Editoriale

di Pier Augusto Stagi

PROVATE A FARE COME POGACAR. Ha tenuto in piedi tutto da solo, con assoluta naturalezza e semplicità, donandosi agli appassionati delle due ruote, in particolare i più giovani, quelli che da sempre a lui piacciono di più e ai quali presta più attenzioni. Mi si dirà: certo, con quello che l’hanno pagato. Non dico quanto, perché non lo so e non ho voglia di fare cifre a capocchia. Se ne ha presi pochi, doppiamente bravo, se ne ha presi come tanti altri, ha dimostrato di essere molto più bravo di quegli altri.
In ogni caso in gruppo c’è una nutrita schiera di corridori che fortunatamente guadagna profumatamente, ma ne se guarda bene dall’offrirsi in pasto agli sportivi. Molto meglio fare i sostenuti, i preziosi e magari anche quelli un po’ malmostosi e scocciati per quella grandissima rottura di... che sono gli autografi, i selfie o la distribuzione di qualche borraccia o cappellino.
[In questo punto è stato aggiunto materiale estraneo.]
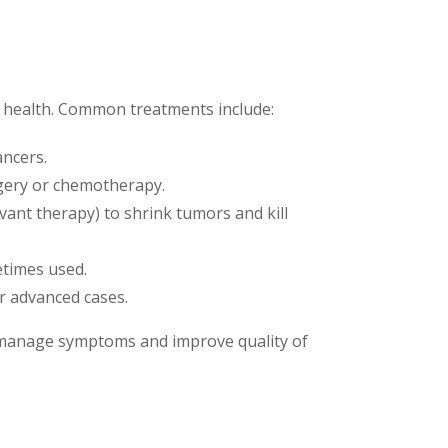
l health. Common treatments include:
ancers.
urgery or chemotherapy.
vant therapy) to shrink tumors and kill
etimes used.
or advanced cases.
to manage symptoms and improve quality of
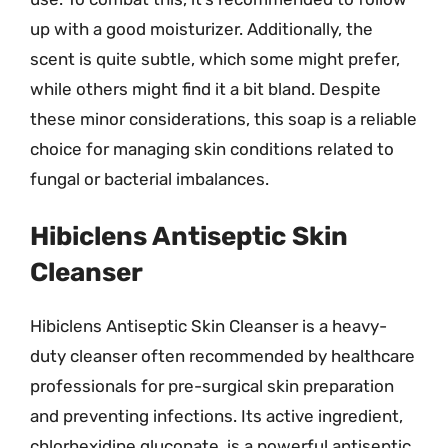
up with a good moisturizer. Additionally, the
scent is quite subtle, which some might prefer,
while others might find it a bit bland. Despite
these minor considerations, this soap is a reliable
choice for managing skin conditions related to
fungal or bacterial imbalances.
Hibiclens Antiseptic Skin
Cleanser
Hibiclens Antiseptic Skin Cleanser is a heavy-
duty cleanser often recommended by healthcare
professionals for pre-surgical skin preparation
and preventing infections. Its active ingredient,
chlorhexidine gluconate, is a powerful antiseptic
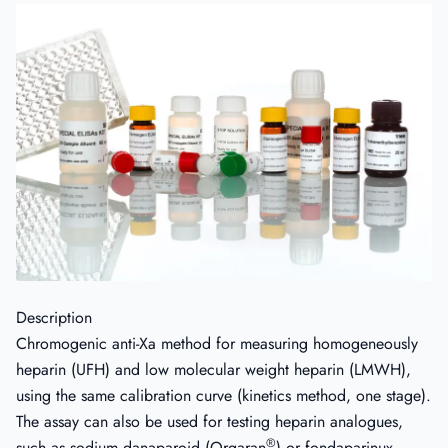
Description
Chromogenic anti-Xa method for measuring homogeneously
heparin (UFH) and low molecular weight heparin (LMWH),
using the same calibration curve (kinetics method, one stage).
The assay can also be used for testing heparin analogues,
®
such as sodium danaparoid (Orgaran
) or fondaparinux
Il problema, però, non è loro. È di chi li gestisce, in particolare dei loro team manager, che pagano questi protagonisti del Terzo Millennio a peso d’oro per avere in cambio forse qualche vittoria.
Che scocciatura, che noia dare retta a tutti questi scalmanati aficionados che sanno solo chiedere. Peccato, però, che questo sport si rivolga esattamente a questi scocciatori, a gran parte di loro, a questi poveri e trascurati appassionati che i team manager faticano a considerare e fanno ben poco per far capire ai loro corridori che i tifosi sono una priorità, una risorsa e non un impiccio. E poco importa se a fine anno gli uffici marketing dei vari brand impegnati nel nostro sport si interroghino su cosa andrebbe fatto per avvicinare gli sportivi e i ragazzi a questo sport. Una soluzione c’è ed è lì sotto gli occhi di tutti: fare come fa Tadej Pogacar. Visto che in bicicletta al momento lo sloveno è inavvicinabile, almeno da fermi provate a fare come lui. Credetemi, si può.
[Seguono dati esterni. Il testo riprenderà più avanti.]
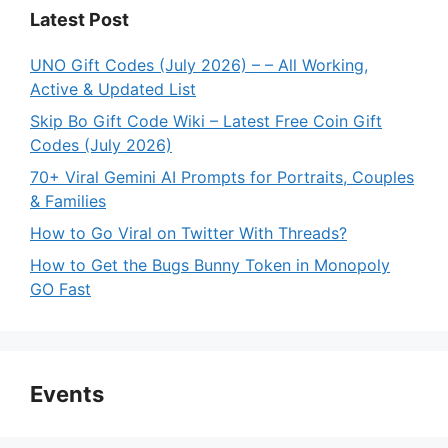
Latest Post
UNO Gift Codes (July 2026) – – All Working,
Active & Updated List
Skip Bo Gift Code Wiki – Latest Free Coin Gift
Codes (July 2026)
70+ Viral Gemini AI Prompts for Portraits, Couples
& Families
How to Go Viral on Twitter With Threads?
How to Get the Bugs Bunny Token in Monopoly
GO Fast
Events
CAROVANA PUBBLICITARIA. Una supremazia disarmante, ampia e maestosa, che ha raggiunto lo Zenit sul Monte Grappa, quando non solo Taddeo ha dato un saggio del proprio talento, della propria forza, ma anche del suo essere campione e testimonial principe di questo sport. Aveva convocato tutti per la grande festa, per lo show finale e come da programma non si è fatto attendere, anche perché lui di solito arriva molto prima degli altri. Nel tratto che dal Grappa porta a Bassano la maglia rosa non solo ha pedalato, non solo ha cercato di mettere ulteriore fieno in cascina, ma già che c’era si è trasformato in carovana pubblicitaria: tanto anche lui anticipa i corridori. Ha distribuito sorrisi, dato il cinque e regalato borracce ai ragazzini. Ha fatto tutto lui e lo ha fatto bene.
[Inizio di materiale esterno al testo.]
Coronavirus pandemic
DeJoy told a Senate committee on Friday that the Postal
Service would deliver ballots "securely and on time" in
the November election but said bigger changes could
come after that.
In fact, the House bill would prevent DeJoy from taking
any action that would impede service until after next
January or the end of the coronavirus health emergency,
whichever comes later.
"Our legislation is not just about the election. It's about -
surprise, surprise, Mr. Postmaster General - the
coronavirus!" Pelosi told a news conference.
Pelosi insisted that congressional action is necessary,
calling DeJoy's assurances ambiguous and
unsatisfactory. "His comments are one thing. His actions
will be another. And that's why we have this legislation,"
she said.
LA MAGLIA AZZURRA. Tadej ha vinto anche la maglia azzurra Mediolanum di miglior scalatore del Giro. L’ha vinta chiaramente il più forte e questa volta non ci sono dubbi. Ma è chiaro che sarebbe il caso di modificare il regolamento, sia al Giro come al Tour e alla Vuelta. Magari lasciando l’attribuzione dei punti come è adesso per le prime due settimane, per poi tenere in considerazione nell’ultima solo quei corridori che sono nei primi venti della generale. In modo da non vedere più scempi come in passato, dove chi ha vinto la graduatoria degli scalatori nella classifica della generale aveva un distacco di oltre due ore dal primo.

LASCIANO IL TEMPO CHE TROVANO. Come in ogni grande storia che si rispetti, c’è chi dopo si fa il proprio film, che coglie quello che vuole vedere. Tadej Pogacar sarebbe corridore indiscutibile per forza e talento, ma c’è chi avanza dubbi di ogni genere e tipo e sapete benissimo a cosa mi riferisco. Ma il Vingegaard che negli ultimi due anni è stato superiore allo sloveno, che l’anno scorso l’ha persino strapazzato a cronometro, come dovremmo considerarlo?
Per quanto mi riguarda, in materia di corse a tappe, sia brevi che lunghe, sono due autentici fuoriclasse: i più forti in assoluto. Jonas molto più scalatore, Taddeo chiaramente più universale. Il danese è un modello di ciclismo tradizionale, lo sloveno è figlio del proprio tempo e le parole di chi la sa sempre più lunga degli altri lasciano il tempo che trovano.